By sticking to these guidelines when building data pipelines, and treating data engineering like software engineering, you can write well-factored, reliable and robust pipelines.

  1. Build an end-to-end test of the whole pipeline at the start
  • Don’t put any effort into what the pipeline does at this stage. Focus on infrastructure: how to provide known input, do a simple transform, test the output is as expected.
  • Use a regular unit testing framework like JUnit or pytest.

2. Use a small amount of representative data.

  • Small enough that the test can run in a few minutes at most.
  • Ideally the data is from your real (production) system (but make sure it is anonymized).

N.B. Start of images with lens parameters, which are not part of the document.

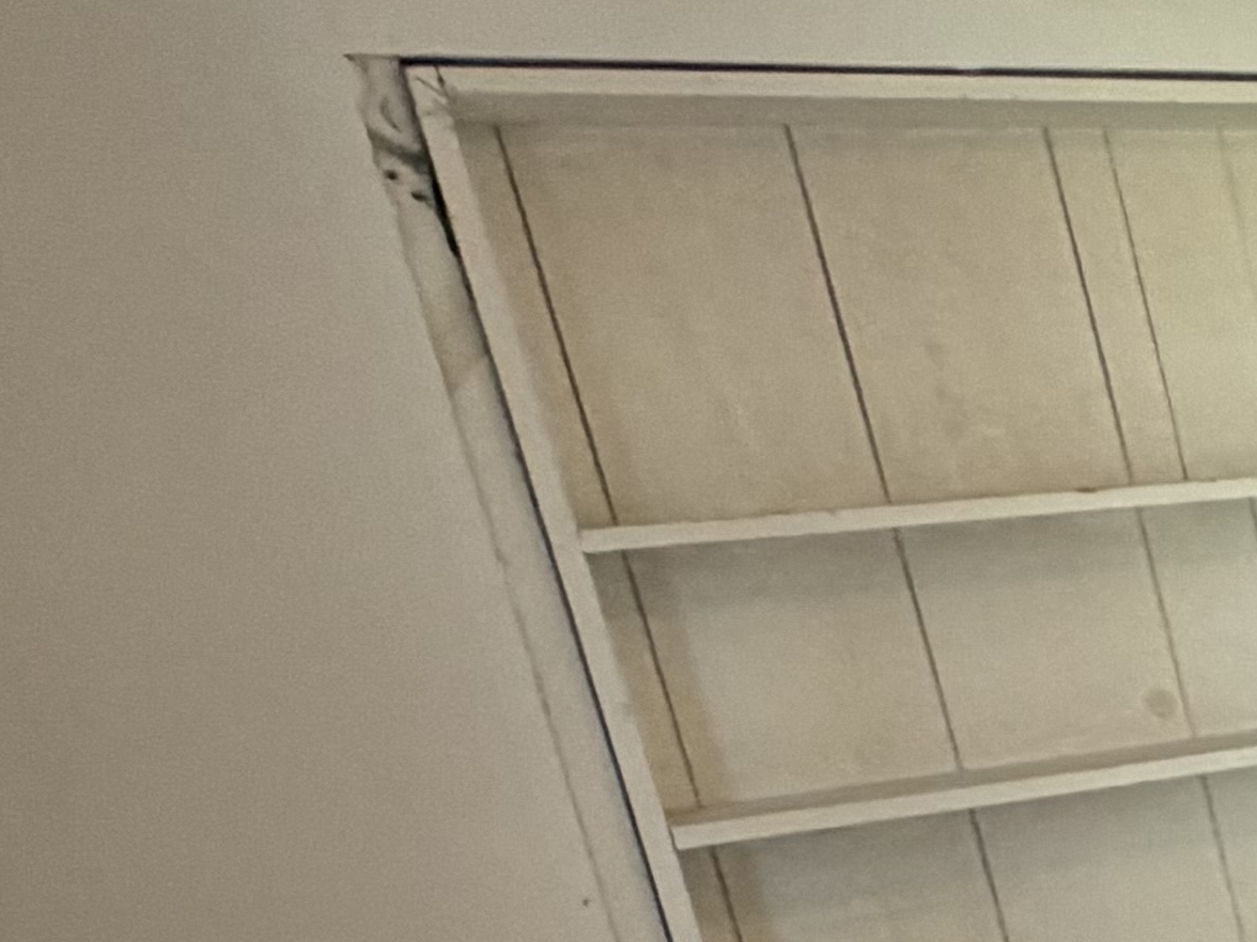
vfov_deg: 20.7
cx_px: 2656
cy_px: 1001
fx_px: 2469
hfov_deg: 17.6
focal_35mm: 68
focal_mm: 2.22
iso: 250
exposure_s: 1/60
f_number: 2.2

3. Prefer textual data formats over binary for testing

  • Data files should be diff-able, so you can quickly see what’s happening when a test fails.
  • You can check the input and expected outputs into version control and track changes over time.
  • If the pipeline only accepts or produces binary formats, then consider adding support for text in the pipeline itself, or do the necessary conversion in the test.

4. Ensure that tests can be run locally, in order to make debugging test failures as easy as possible.

  • Use in-process versions of the systems you are using, like Spark’s local mode, or HBase’s mini-cluster to provide a self-contained local environment.
  • Minimize use of cloud services in tests. They can provide a uniform environment, but may add friction in terms of provisioning time, debuggability, and access (e.g. users have to provide their own credentials for open source projects).
  • Run the tests under CI too, of course.

5. Make tests deterministic

  • Sometimes the order of output records doesn’t matter in your application. For testing however you may want an extra step to sort by a field to make the output stable.
  • Some algorithms use randomness — e.g. a clustering algorithm to choose candidate neighbors. Setting a seed is standard practice, but may not help in a distributed setting where workers perform operations in a non-deterministic order. In this case consider running that part of the test pipeline with a single worker, or seeding per data partition.
  • Avoid variable time fields from being a part of the output. This should be possible by providing fixed input, otherwise consider mocking out time, or post-processing the output to strip out time fields.
  • If all else fails, match outputs by a similarity measure rather than strict equality.

6. Make it easy to add more tests

  • Parameterize by input file so you can run the same test on multiple inputs.
  • Consider adding a switch that allows the test to record the output for a new edge case input, so you can eyeball it for correctness and add it as expected output.

--

--